I got a quote from my independent bike shop, but £55 plus parts seems a bit steep.

What lube should I use, something special or who 3 in 1 do?

Either GT85 from a bike shop, or WD40 will do for start. You’ll only want 3 in 1 for the chain. Technically, a really lightweight oil, which you can find by searching for sewing machine oil, would work on all other components including fork bushes and cables.

Quote:
Will I need to do anything with the brake or gear cables?

Using the straw nozzle on the spray lube, squirt down the cable sheath while operating the gears/brakes. Repeat until moving freely. You may need to replace them, but it’s not a difficult job.
Thanking you.

I am going to try and fix at the weekend.
Also, there should be gaiters on the ends of the cable sheaths, which you can pride out to get the lube in. There will be several places on the bike where the cable is exposed in its run, particularly on the rear derailleur — lube all exposed cable and try and get into the sheath/housing.
I have a bike query - I bought a new Brompton about 7 months ago. It probably does about 16-20 miles per week, the rest of the time it lives in the shed.

It's already getting pretty rusty - the chain, some of the nuts and fittings.

It's never got terribly dirty but I gave it a wash a few months ago with warm water and washing up liquid.

Should a bike get that rusty that quickly? It doesn't feel like it should.
Findus Fop wrote:
I have a bike query - I bought a new Brompton about 7 months ago. It probably does about 16-20 miles per week, the rest of the time it lives in the shed.

It's already getting pretty rusty - the chain, some of the nuts and fittings.

It's never got terribly dirty but I gave it a wash a few months ago with warm water and washing up liquid.

Should a bike get that rusty that quickly? It doesn't feel like it should.

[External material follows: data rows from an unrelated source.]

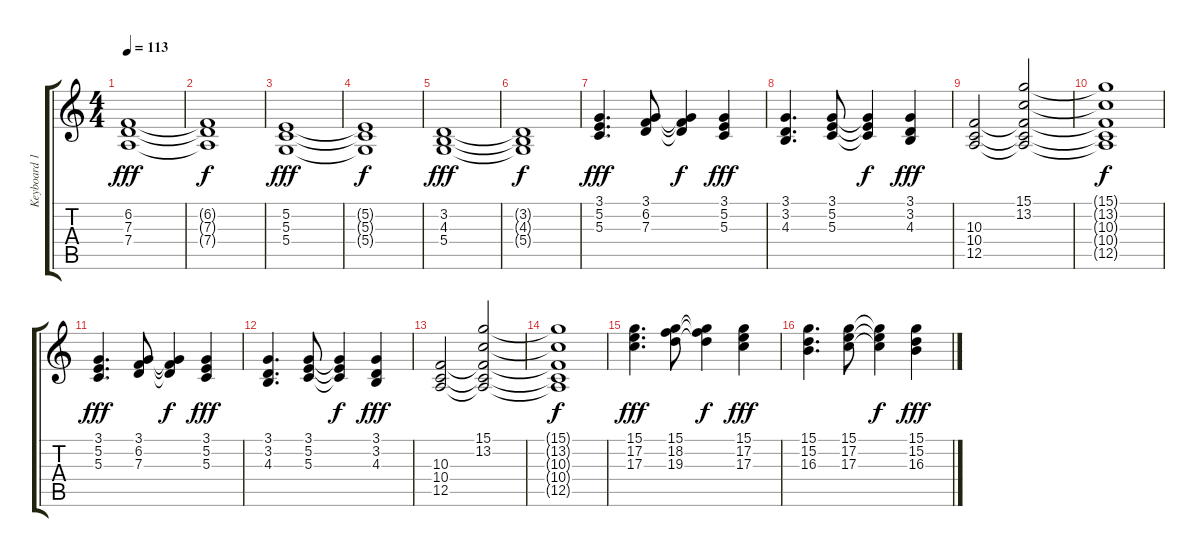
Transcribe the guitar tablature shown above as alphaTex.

\track ("Keyboard 1 (Strings)" "Keyboard 1") {instrument synthstrings1}
\staff {score tabs}
\tuning (E4 B3 G3 D3 A2 E2) {hide}
\ts (4 4)
\tempo 113
\clef g2
\ks c
(6.2 7.3 7.4).1{dy fff} |
(6.2{t} 7.3{t} 7.4{t}).1{dy f} |
(5.2 5.3 5.4).1{dy fff} |
(5.2{t} 5.3{t} 5.4{t}).1{dy f} |
(3.2 4.3 5.4).1{dy fff} |
(3.2{t} 4.3{t} 5.4{t}).1{dy f} |
(3.1 5.2 5.3).4{d dy fff} (3.1 6.2 7.3).8 (3.1{t} 6.2{t} 7.3{t}).4{dy f} (3.1 5.2 5.3).4{dy fff} |
(3.1 3.2 4.3).4{d} (3.1 5.2 5.3).8 (3.1{t} 5.2{t} 5.3{t}).4{dy f} (3.1 3.2 4.3).4{dy fff} |
(10.3 10.4 12.5).2 (15.1 13.2 10.3{t} 10.4{t} 12.5{t}).2 |
(15.1{t} 13.2{t} 10.3{t} 10.4{t} 12.5{t}).1{dy f} |
(3.1 5.2 5.3).4{d dy fff} (3.1 6.2 7.3).8 (3.1{t} 6.2{t} 7.3{t}).4{dy f} (3.1 5.2 5.3).4{dy fff} |
(3.1 3.2 4.3).4{d} (3.1 5.2 5.3).8 (3.1{t} 5.2{t} 5.3{t}).4{dy f} (3.1 3.2 4.3).4{dy fff} |
(10.3 10.4 12.5).2 (15.1 13.2 10.3{t} 10.4{t} 12.5{t}).2 |
(15.1{t} 13.2{t} 10.3{t} 10.4{t} 12.5{t}).1{dy f} |
(15.1 17.2 17.3).4{d dy fff} (15.1 18.2 19.3).8 (15.1{t} 18.2{t} 19.3{t}).4{dy f} (15.1 17.2 17.3).4{dy fff} |
(15.1 15.2 16.3).4{d} (15.1 17.2 17.3).8 (15.1{t} 17.2{t} 17.3{t}).4{dy f} (15.1 15.2 16.3).4{dy fff}
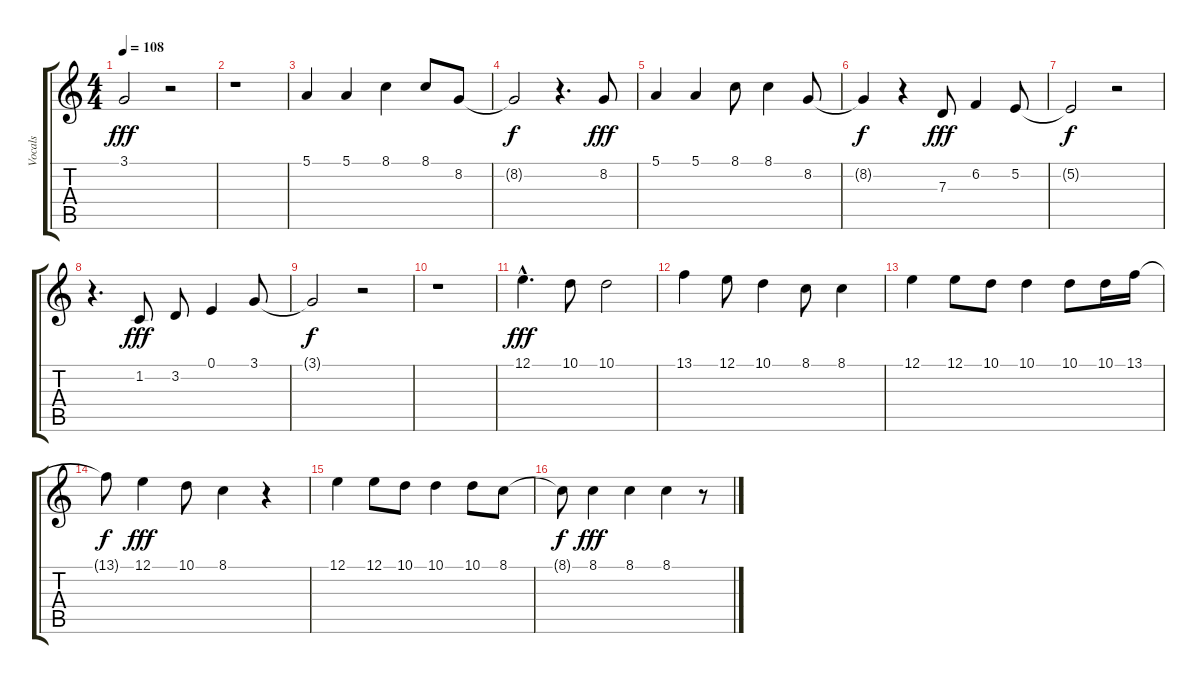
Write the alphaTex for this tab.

\track ("Vocals" "Vocals") {instrument lead8bassandlead}
\staff {score tabs}
\tuning (E4 B3 G3 D3 A2 E2) {hide}
\ts (4 4)
\tempo 108
\clef g2
\ks c
3.1.2{dy fff} r.2 |
r.1 |
5.1.4 5.1.4 8.1.4 8.1.8 8.2.8 |
8.2{t}.2{dy f} r.4{d} 8.2.8{dy fff} |
5.1.4 5.1.4 8.1.8 8.1.4 8.2.8 |
8.2{t}.4{dy f} r.4 7.3.8{dy fff} 6.2.4 5.2.8 |
5.2{t}.2{dy f} r.2 |
r.4{d} 1.2.8{dy fff} 3.2.8 0.1.4 3.1.8 |
3.1{t}.2{dy f} r.2 |
r.1 |
12.1{hac}.4{d dy fff} 10.1.8 10.1.2 |
13.1.4 12.1.8 10.1.4 8.1.8 8.1.4 |
12.1.4 12.1.8 10.1.8 10.1.4 10.1.8 10.1.16 13.1.16 |
13.1{t}.8{dy f} 12.1.4{dy fff} 10.1.8 8.1.4 r.4 |
12.1.4 12.1.8 10.1.8 10.1.4 10.1.8 8.1.8 |
8.1{t}.8{dy f} 8.1.4{dy fff} 8.1.4 8.1.4 r.8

Most of the screws, nuts and bolts will be steel, along with the chain. They shouldn’t be going rusty this soon, which means they’re penny pinching on those bits — it’s not uncommon on bikes <£1500. Bit of wire wool and some lithium grease will sort them out and some lube for the chain. Every time you wash it, hose it down with WD40. The “WD” stands for water dispersal.